In the future, therefore, the aim of the Department should be not merely to support our export trade generally, but to stimulate in particular our sales in hard currency markets. For all these reasons, and as a further contribution to our national recovery drive, I commend to the House this Measure for increasing the powers of this highly successful public enterprise.

Mr. Benson

Has my hon. Friend anything to say about exploring the possibility of carrying foreign risks which are not related merely to residents in this country, with the idea of earning invisible exports?

Mr. Jay

We shall certainly explore that possibility; but the Bill as it stands provides for the services of the Department to be confined to residents in this country. It might have been supposed that the governments of other countries, if they had wished, could have provided similar services for their nationals; but certainly we shall explore the possibility.

5.32 p.m.

Mr. Beverley Baxter (Wood Green)

While we realise that the President of the Board of Trade may have important engagements that he should keep, I think there is a growing tendency for Ministers to accept engagements for days on which they are in charge of particular Debates. Attendance at Debates is among their primary duties, and they should be here. I think this was an opportunity for the newly-appointed Parliamentary Secretary to the Board of Trade to be here as well. We could not expect that he would speak with Ministerial authority on the subject, but at least we should have made contact with him in his new capacity. The Minister who is here ought to convey to his colleagues the feeling of resentment which is felt in this House at this growing tendency, although we appreciate very much the way in which the hon. Gentleman has dealt with the Bill himself. [Interruption.] My hon. Friend the Member for Altrincham and Sale (Mr. Erroll) reminds me that the Secretary for Overseas Trade is also missing.

Mr. Jay

I have already explained to the House that the Secretary for Overseas Trade is about to leave the country on official business, and that he is in the midst of his preparations for doing so.

Mr. Baxter

I know, and I am aware that we had that explanation, but this adds to the Ministerial absentees. The subject of Front Bench absenteeism is something which we may have to discuss.

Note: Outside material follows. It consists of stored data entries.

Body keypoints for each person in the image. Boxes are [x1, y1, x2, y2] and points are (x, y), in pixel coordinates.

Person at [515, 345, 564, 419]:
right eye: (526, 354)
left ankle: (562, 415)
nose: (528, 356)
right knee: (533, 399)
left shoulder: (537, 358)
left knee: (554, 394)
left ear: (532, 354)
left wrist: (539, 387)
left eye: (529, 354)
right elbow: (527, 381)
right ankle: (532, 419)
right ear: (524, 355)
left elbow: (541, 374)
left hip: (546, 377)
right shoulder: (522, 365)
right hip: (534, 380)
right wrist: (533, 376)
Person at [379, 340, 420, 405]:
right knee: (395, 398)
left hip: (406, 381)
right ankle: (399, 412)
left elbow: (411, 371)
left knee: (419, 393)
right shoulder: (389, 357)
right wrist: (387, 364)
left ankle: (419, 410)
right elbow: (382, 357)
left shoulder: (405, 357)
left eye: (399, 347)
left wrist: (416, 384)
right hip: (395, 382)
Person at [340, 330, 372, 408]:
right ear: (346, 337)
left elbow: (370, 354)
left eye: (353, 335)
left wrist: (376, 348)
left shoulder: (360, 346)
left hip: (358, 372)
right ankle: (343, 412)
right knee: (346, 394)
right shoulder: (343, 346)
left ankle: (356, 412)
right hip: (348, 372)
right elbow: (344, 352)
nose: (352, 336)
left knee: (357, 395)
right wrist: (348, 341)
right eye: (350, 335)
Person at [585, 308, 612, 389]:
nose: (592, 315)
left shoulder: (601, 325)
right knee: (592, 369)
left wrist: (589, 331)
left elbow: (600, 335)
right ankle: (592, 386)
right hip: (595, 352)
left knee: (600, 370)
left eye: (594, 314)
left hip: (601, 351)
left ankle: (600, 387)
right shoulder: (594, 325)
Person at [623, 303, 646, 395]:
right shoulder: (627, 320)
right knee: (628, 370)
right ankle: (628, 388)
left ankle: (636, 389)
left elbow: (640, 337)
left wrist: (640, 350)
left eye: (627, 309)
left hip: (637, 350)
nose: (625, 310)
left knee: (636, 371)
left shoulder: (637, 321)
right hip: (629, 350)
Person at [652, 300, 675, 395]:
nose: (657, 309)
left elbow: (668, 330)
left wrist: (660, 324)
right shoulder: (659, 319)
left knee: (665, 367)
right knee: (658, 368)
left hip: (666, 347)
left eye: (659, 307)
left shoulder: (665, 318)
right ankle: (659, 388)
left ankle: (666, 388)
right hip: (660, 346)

There has been today a very large and almost complete measure of agreement on the Bill, but I do not think it would be wise for the Government party to misunderstand what has happened. We have been discussing the spectacle of the Government using the national credit to facilitate and encourage private enterprise in the export trade. I think we all agree on this side of the House that, under the new, developing system of economics and world trade, the Government must play an increasingly important part in enunciating the philosophy of trade and in creating facilities for trade. It has been a criticism in the past that we have never used our national credit to the extent that we ought to have done. Let us remember that this plan was initiated by the party on this side of the House 25 years ago. Where we part company is when the Government of the day makes the mistake of competing with private enterprise, ceases to assist and facilitate it, and enters into direct trade. That is something with which we can never agree. Today we have a compromise with common sense.

Committed to a Committee of the whole House for Monday next.—[Mr. J. Henderson.]